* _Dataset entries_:
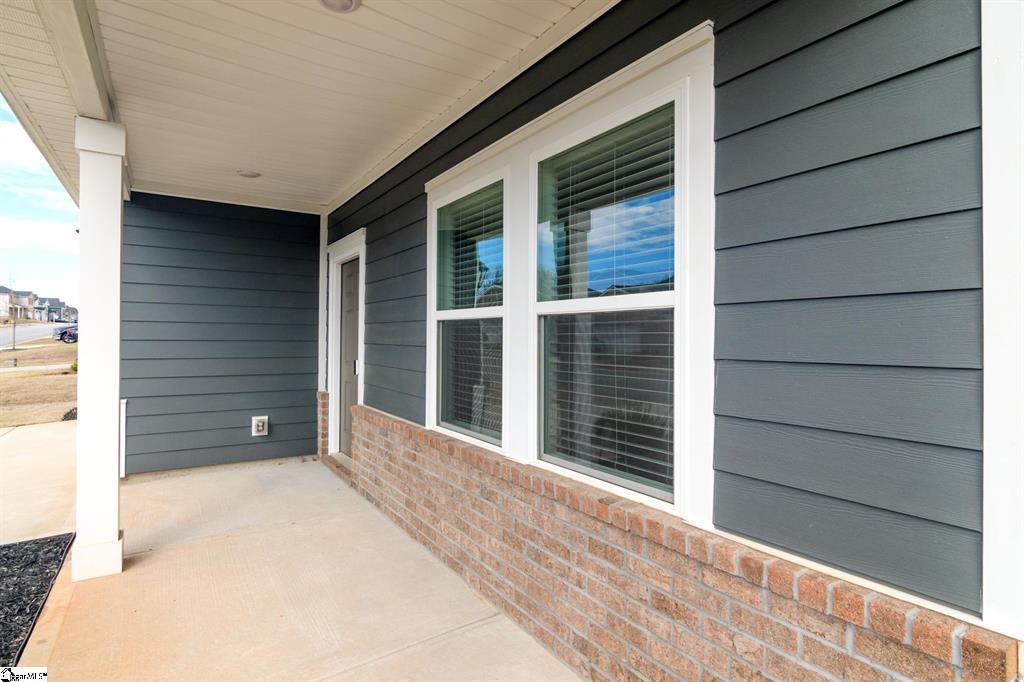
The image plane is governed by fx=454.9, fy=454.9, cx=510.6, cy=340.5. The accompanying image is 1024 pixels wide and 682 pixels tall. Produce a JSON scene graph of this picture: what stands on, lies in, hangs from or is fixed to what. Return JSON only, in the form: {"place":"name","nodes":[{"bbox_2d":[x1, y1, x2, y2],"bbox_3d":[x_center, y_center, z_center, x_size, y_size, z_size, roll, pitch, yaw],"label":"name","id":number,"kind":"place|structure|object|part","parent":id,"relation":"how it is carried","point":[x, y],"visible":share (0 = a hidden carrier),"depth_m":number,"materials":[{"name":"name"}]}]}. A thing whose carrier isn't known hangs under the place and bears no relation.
{"place":"outdoors","nodes":[
{"label":"outdoors","id":0,"kind":"place"},
{"bbox_2d":[0,287,34,321],"label":"distant house","id":1,"kind":"structure","parent":0,"point":[9,313],"materials":[{"name":"brick"}]},
{"bbox_2d":[0,324,60,349],"label":"road","id":2,"kind":"structure","parent":0,"point":[1,341],"materials":[{"name":"grey asphalt"}]},
{"bbox_2d":[52,323,78,343],"bbox_3d":[-33.045,-0.599,36.605,5.285,1.556,1.879,0,0,-35],"label":"car","id":3,"kind":"object","parent":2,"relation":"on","point":[65,333],"visible":0.37,"depth_m":34.75,"materials":[{"name":"blue metal"}]},
{"bbox_2d":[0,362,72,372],"label":"sidewalk","id":4,"kind":"structure","parent":0,"point":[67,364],"materials":[{"name":"concrete"}]},
{"bbox_2d":[0,532,73,670],"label":"mulch bed","id":5,"kind":"object","parent":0,"point":[51,541],"visible":0.85,"depth_m":2.58,"materials":[{"name":"black wood"}]},
{"bbox_2d":[0,339,77,428],"label":"lawn","id":6,"kind":"structure","parent":0,"point":[65,378],"materials":[{"name":"brown plant"}]},
{"bbox_2d":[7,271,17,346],"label":"bare tree","id":7,"kind":"object","parent":6,"relation":"on","point":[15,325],"visible":0.99,"depth_m":28.02,"materials":[{"name":"plant"}]},
{"bbox_2d":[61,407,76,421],"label":"mulch","id":8,"kind":"object","parent":6,"relation":"on","point":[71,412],"visible":0.32,"depth_m":7.64,"materials":[{"name":"plant"}]},
{"bbox_2d":[69,360,78,372],"bbox_3d":[-14.549,0.891,15.333,0.580,0.531,0.614,0,0,-35],"label":"shrub","id":9,"kind":"object","parent":6,"relation":"on","point":[75,366],"visible":0.33,"depth_m":15.19,"materials":[{"name":"green plant"}]},
{"bbox_2d":[0,420,77,546],"label":"concrete walkway","id":10,"kind":"structure","parent":0,"point":[45,470],"materials":[{"name":"beige concrete"}]},
{"bbox_2d":[0,95,79,312],"label":"sky","id":11,"kind":"structure","parent":0,"point":[23,233],"materials":[{"name":"blue"}]},
{"bbox_2d":[34,297,76,322],"label":"distant house","id":12,"kind":"structure","parent":0,"point":[57,305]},
{"bbox_2d":[122,193,322,473],"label":"end wall","id":13,"kind":"structure","parent":0,"point":[311,261],"depth_m":4.82,"materials":[{"name":"blue paint"}]},
{"bbox_2d":[119,398,126,477],"bbox_3d":[-3.866,0.983,4.532,0.068,0.721,0.127,0,0,-35],"label":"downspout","id":14,"kind":"object","parent":13,"relation":"attached to","point":[123,400],"visible":0.52,"depth_m":4.50,"materials":[{"name":"white"}]},
{"bbox_2d":[251,415,268,436],"bbox_3d":[-2.796,0.956,5.077,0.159,0.227,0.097,0,0,-35],"label":"electrical outlet","id":15,"kind":"object","parent":13,"relation":"attached to","point":[265,420],"visible":0.98,"depth_m":5.05,"materials":[{"name":"white plastic"}]},
{"bbox_2d":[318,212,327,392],"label":"corner trim","id":16,"kind":"structure","parent":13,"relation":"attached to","point":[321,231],"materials":[{"name":"white paint"}]},
{"bbox_2d":[31,455,582,681],"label":"concrete porch","id":17,"kind":"structure","parent":0,"point":[534,647],"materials":[{"name":"beige concrete"}]},
{"bbox_2d":[71,116,127,582],"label":"porch column","id":18,"kind":"structure","parent":17,"relation":"on","point":[117,535],"depth_m":2.74,"materials":[{"name":"white paint"}]},
{"bbox_2d":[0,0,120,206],"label":"porch roof","id":19,"kind":"structure","parent":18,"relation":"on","point":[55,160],"depth_m":2.34,"materials":[{"name":"white plastic"}]},
{"label":"base","id":20,"kind":"part","parent":18,"relation":"part of","materials":[{"name":"white paint"}]},
{"bbox_2d":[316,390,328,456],"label":"brick wall section","id":21,"kind":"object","parent":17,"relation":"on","point":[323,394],"visible":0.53,"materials":[{"name":"brown brick"}]},
{"bbox_2d":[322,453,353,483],"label":"door step","id":22,"kind":"object","parent":17,"relation":"on","point":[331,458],"visible":0.32,"depth_m":4.64,"materials":[{"name":"brown brick"}]},
{"bbox_2d":[70,0,599,212],"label":"porch ceiling","id":23,"kind":"structure","parent":0,"point":[369,12],"materials":[{"name":"white paint"}]},
{"bbox_2d":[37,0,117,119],"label":"ceiling beam","id":24,"kind":"structure","parent":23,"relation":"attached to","point":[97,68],"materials":[{"name":"white paint"}]},
{"bbox_2d":[237,169,261,178],"bbox_3d":[-2.274,-1.453,3.960,0.199,0.060,0.197,0,0,-35],"label":"ceiling light","id":25,"kind":"object","parent":23,"relation":"attached to","point":[249,173],"visible":0.98,"depth_m":3.93,"materials":[{"name":"white"}]},
{"bbox_2d":[319,0,360,12],"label":"ceiling light","id":26,"kind":"object","parent":23,"relation":"attached to","point":[351,2],"visible":0.98,"depth_m":1.93,"materials":[{"name":"white"}]},
{"bbox_2d":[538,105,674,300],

* _Problem requirements_: Copy all the lines of data exactly as they appear, dropping any images.

* _Exercise output_:
The image plane is governed by fx=454.9, fy=454.9, cx=510.6, cy=340.5. The accompanying image is 1024 pixels wide and 682 pixels tall. Produce a JSON scene graph of this picture: what stands on, lies in, hangs from or is fixed to what. Return JSON only, in the form: {"place":"name","nodes":[{"bbox_2d":[x1, y1, x2, y2],"bbox_3d":[x_center, y_center, z_center, x_size, y_size, z_size, roll, pitch, yaw],"label":"name","id":number,"kind":"place|structure|object|part","parent":id,"relation":"how it is carried","point":[x, y],"visible":share (0 = a hidden carrier),"depth_m":number,"materials":[{"name":"name"}]}]}. A thing whose carrier isn't known hangs under the place and bears no relation.
{"place":"outdoors","nodes":[
{"label":"outdoors","id":0,"kind":"place"},
{"bbox_2d":[0,287,34,321],"label":"distant house","id":1,"kind":"structure","parent":0,"point":[9,313],"materials":[{"name":"brick"}]},
{"bbox_2d":[0,324,60,349],"label":"road","id":2,"kind":"structure","parent":0,"point":[1,341],"materials":[{"name":"grey asphalt"}]},
{"bbox_2d":[52,323,78,343],"bbox_3d":[-33.045,-0.599,36.605,5.285,1.556,1.879,0,0,-35],"label":"car","id":3,"kind":"object","parent":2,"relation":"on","point":[65,333],"visible":0.37,"depth_m":34.75,"materials":[{"name":"blue metal"}]},
{"bbox_2d":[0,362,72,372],"label":"sidewalk","id":4,"kind":"structure","parent":0,"point":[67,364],"materials":[{"name":"concrete"}]},
{"bbox_2d":[0,532,73,670],"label":"mulch bed","id":5,"kind":"object","parent":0,"point":[51,541],"visible":0.85,"depth_m":2.58,"materials":[{"name":"black wood"}]},
{"bbox_2d":[0,339,77,428],"label":"lawn","id":6,"kind":"structure","parent":0,"point":[65,378],"materials":[{"name":"brown plant"}]},
{"bbox_2d":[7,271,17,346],"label":"bare tree","id":7,"kind":"object","parent":6,"relation":"on","point":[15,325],"visible":0.99,"depth_m":28.02,"materials":[{"name":"plant"}]},
{"bbox_2d":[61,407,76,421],"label":"mulch","id":8,"kind":"object","parent":6,"relation":"on","point":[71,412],"visible":0.32,"depth_m":7.64,"materials":[{"name":"plant"}]},
{"bbox_2d":[69,360,78,372],"bbox_3d":[-14.549,0.891,15.333,0.580,0.531,0.614,0,0,-35],"label":"shrub","id":9,"kind":"object","parent":6,"relation":"on","point":[75,366],"visible":0.33,"depth_m":15.19,"materials":[{"name":"green plant"}]},
{"bbox_2d":[0,420,77,546],"label":"concrete walkway","id":10,"kind":"structure","parent":0,"point":[45,470],"materials":[{"name":"beige concrete"}]},
{"bbox_2d":[0,95,79,312],"label":"sky","id":11,"kind":"structure","parent":0,"point":[23,233],"materials":[{"name":"blue"}]},
{"bbox_2d":[34,297,76,322],"label":"distant house","id":12,"kind":"structure","parent":0,"point":[57,305]},
{"bbox_2d":[122,193,322,473],"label":"end wall","id":13,"kind":"structure","parent":0,"point":[311,261],"depth_m":4.82,"materials":[{"name":"blue paint"}]},
{"bbox_2d":[119,398,126,477],"bbox_3d":[-3.866,0.983,4.532,0.068,0.721,0.127,0,0,-35],"label":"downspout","id":14,"kind":"object","parent":13,"relation":"attached to","point":[123,400],"visible":0.52,"depth_m":4.50,"materials":[{"name":"white"}]},
{"bbox_2d":[251,415,268,436],"bbox_3d":[-2.796,0.956,5.077,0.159,0.227,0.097,0,0,-35],"label":"electrical outlet","id":15,"kind":"object","parent":13,"relation":"attached to","point":[265,420],"visible":0.98,"depth_m":5.05,"materials":[{"name":"white plastic"}]},
{"bbox_2d":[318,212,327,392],"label":"corner trim","id":16,"kind":"structure","parent":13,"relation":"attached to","point":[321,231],"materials":[{"name":"white paint"}]},
{"bbox_2d":[31,455,582,681],"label":"concrete porch","id":17,"kind":"structure","parent":0,"point":[534,647],"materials":[{"name":"beige concrete"}]},
{"bbox_2d":[71,116,127,582],"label":"porch column","id":18,"kind":"structure","parent":17,"relation":"on","point":[117,535],"depth_m":2.74,"materials":[{"name":"white paint"}]},
{"bbox_2d":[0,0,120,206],"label":"porch roof","id":19,"kind":"structure","parent":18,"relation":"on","point":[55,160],"depth_m":2.34,"materials":[{"name":"white plastic"}]},
{"label":"base","id":20,"kind":"part","parent":18,"relation":"part of","materials":[{"name":"white paint"}]},
{"bbox_2d":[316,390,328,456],"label":"brick wall section","id":21,"kind":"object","parent":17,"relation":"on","point":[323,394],"visible":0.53,"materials":[{"name":"brown brick"}]},
{"bbox_2d":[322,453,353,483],"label":"door step","id":22,"kind":"object","parent":17,"relation":"on","point":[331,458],"visible":0.32,"depth_m":4.64,"materials":[{"name":"brown brick"}]},
{"bbox_2d":[70,0,599,212],"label":"porch ceiling","id":23,"kind":"structure","parent":0,"point":[369,12],"materials":[{"name":"white paint"}]},
{"bbox_2d":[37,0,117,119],"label":"ceiling beam","id":24,"kind":"structure","parent":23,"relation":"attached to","point":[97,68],"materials":[{"name":"white paint"}]},
{"bbox_2d":[237,169,261,178],"bbox_3d":[-2.274,-1.453,3.960,0.199,0.060,0.197,0,0,-35],"label":"ceiling light","id":25,"kind":"object","parent":23,"relation":"attached to","point":[249,173],"visible":0.98,"depth_m":3.93,"materials":[{"name":"white"}]},
{"bbox_2d":[319,0,360,12],"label":"ceiling light","id":26,"kind":"object","parent":23,"relation":"attached to","point":[351,2],"visible":0.98,"depth_m":1.93,"materials":[{"name":"white"}]},
{"bbox_2d":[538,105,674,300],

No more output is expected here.